Epidemiologists and IPs are key to reviewing all available information to confirm the presence of an outbreak. As Sydnor and Perl (2011) note, "This requires comparing current rates with previous rates and determining if there is clustering in time or space. If an outbreak is confirmed, the next step is to create a case definition, verify the diagnosis, and then determine the nature, location, and extent of the problem ...After the initial investigation is under way, the next steps involve generating hypotheses about disease transmission and risk factors. These hypotheses should then be tested with comparative studies and supported by using microbiological studies. The final step in an outbreak investigation is communicating the results of the outbreak investigation to involved departments and implementing definitive control measures ... Outbreaks of HAIs increase morbidity, mortality, hospital costs, and liability.

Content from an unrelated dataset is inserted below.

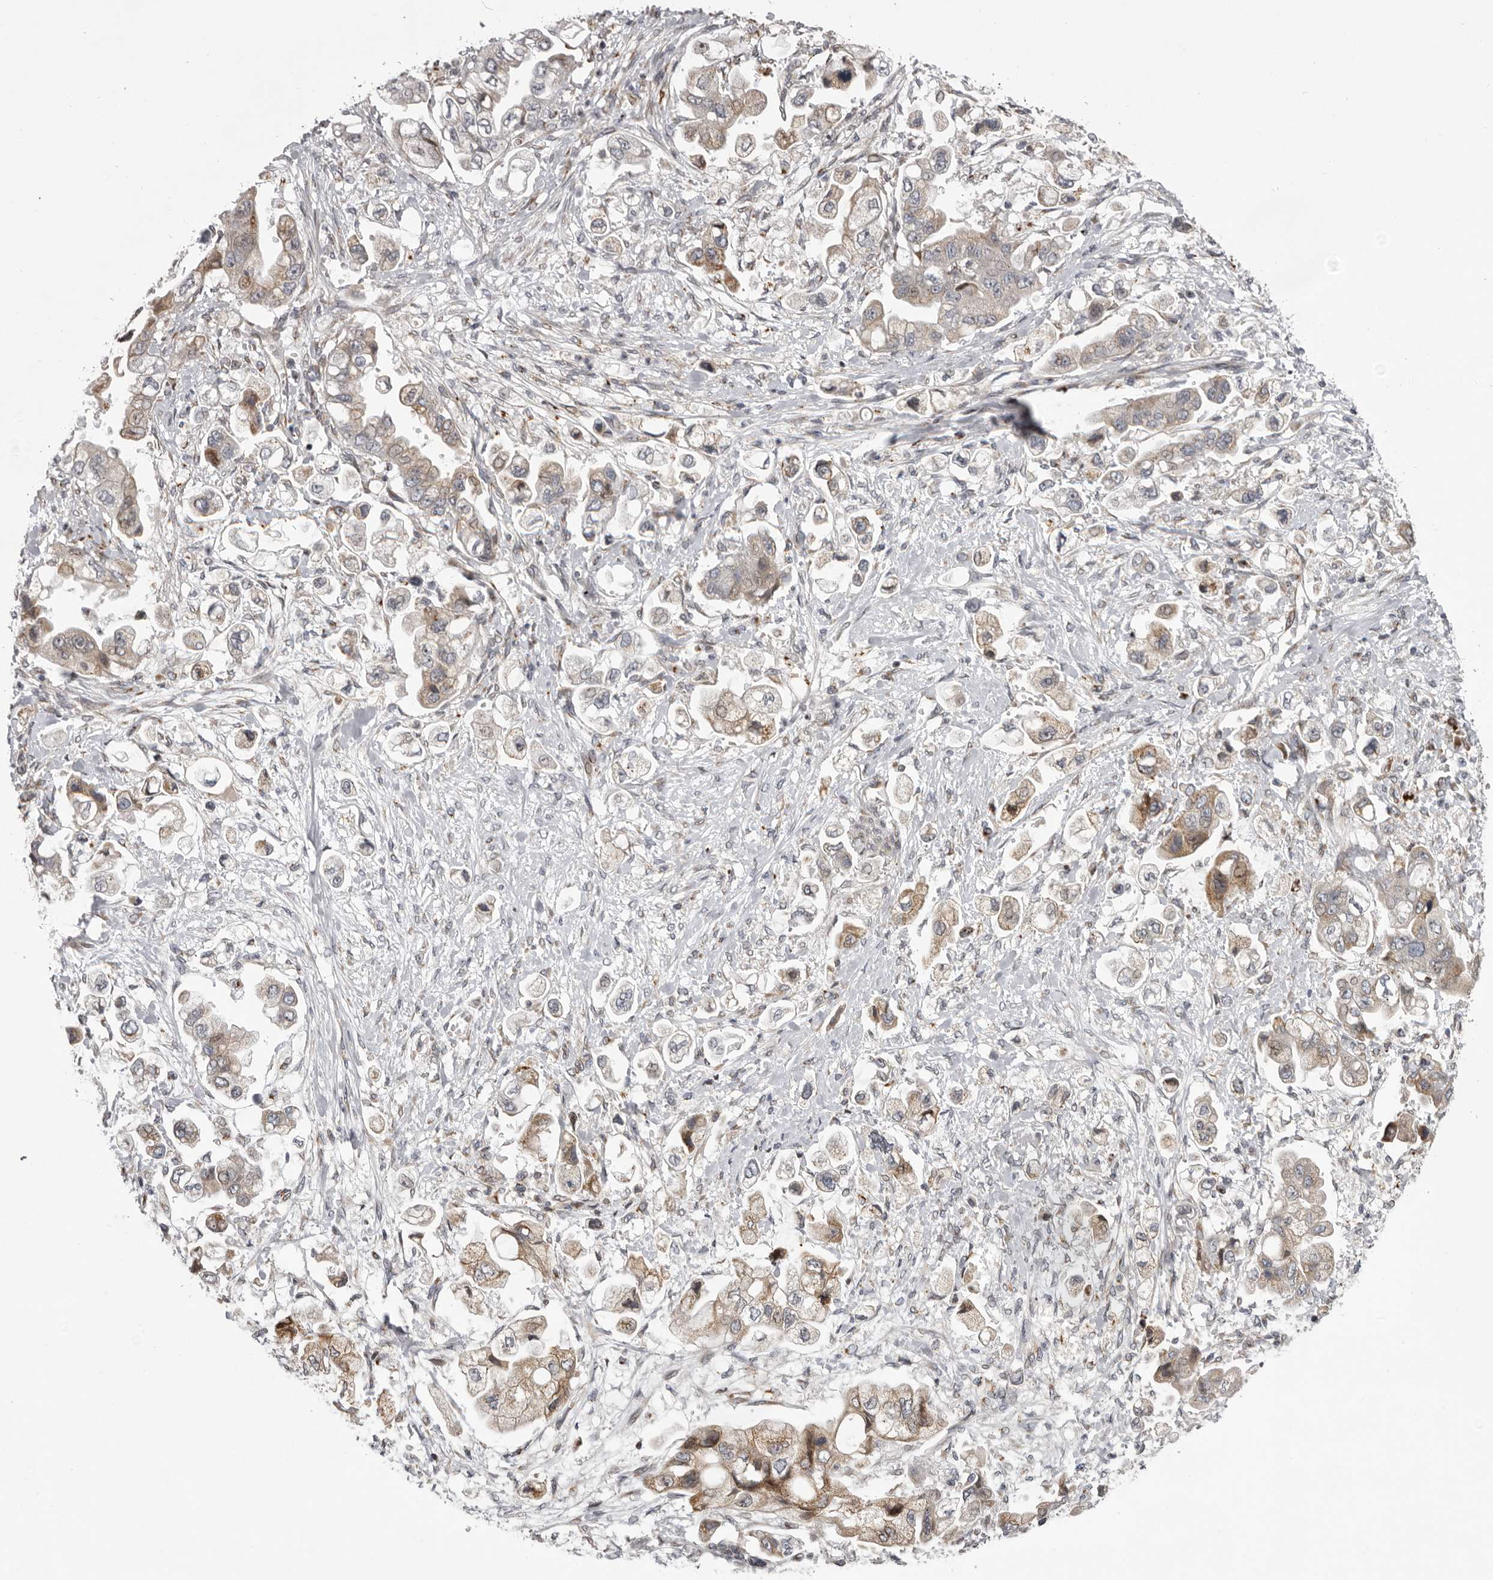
{"staining": {"intensity": "moderate", "quantity": "25%-75%", "location": "cytoplasmic/membranous"}, "tissue": "stomach cancer", "cell_type": "Tumor cells", "image_type": "cancer", "snomed": [{"axis": "morphology", "description": "Adenocarcinoma, NOS"}, {"axis": "topography", "description": "Stomach"}], "caption": "An image of adenocarcinoma (stomach) stained for a protein shows moderate cytoplasmic/membranous brown staining in tumor cells.", "gene": "WDR47", "patient": {"sex": "male", "age": 62}}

The recognition and investigation of outbreaks of HAIs are two of the most important activities of a hospital epidemiology and infection prevention and control program. Such investigations can lead directly to improved patient care and patient safety by assessing practices and policies while simultaneously expanding medical and epidemiological knowledge."
 
"Our infectious disease physicians and fellows will come to us fairly frequently if they think they have detected something of importance as it relates to infection prevention and control," Dolan says. "They have learned -- through ID conferences and through micro rounds, for example -- about what type of things we need and they will come to us and say 'Hey, we have a case of a communicable infection and I know you need to report it to the health department.' They are proactively coming to us and that is because they have learned what our role is and what the IPC program entails. There is positive overlap between epidemiology/infection prevention and the infectious diseases program and without that, you wouldn't have as good of knowledge-sharing and open communication about suspected issues. For example, in the Bacillus outbreak associated with alcohol pads that occurred at our facility in 2011, it was our sharing at micro rounds that we were concerned about seeing more Bacillus and that it didn't make sense. Subsequently,  Mary “Mimi” Glode was on the ID service at the attending one  weekend, saw a case of Bacillus bacteremia, and knew immediately to say something to us. Even though her primary role was consulting on patients, she was “doing surveillance” when she noticed something might be connected to our other case and knew enough to let us know about it. She quickly sent me an email and that jump-started the investigation even further; we already had an initial case and that second case that she noticed helped us to put the puzzle together.  It's that kind of teamwork that can help to solve problems quickly."
 
 
References
 
Scheckler WE, Brimhall D, Buck AS, Farr BM, Friedman C, Garibaldi RA, Gross PA, Harris JA, Hierholzer WJ Jr, Martone WJ, McDonald LL, Solomon SL. Requirements for infrastructure and essential activities of infection control and epidemiology in hospitals: a consensus panel report. Society for Healthcare Epidemiology of America. Infect Control Hosp Epidem. 1998 Feb;19(2):114-24.
 
Sydnor ERM and Perl TM. Hospital Epidemiology and Infection Control in Acute-Care Settings. Clin Microbiol Rev. Jan 2011; 24(1):141–173.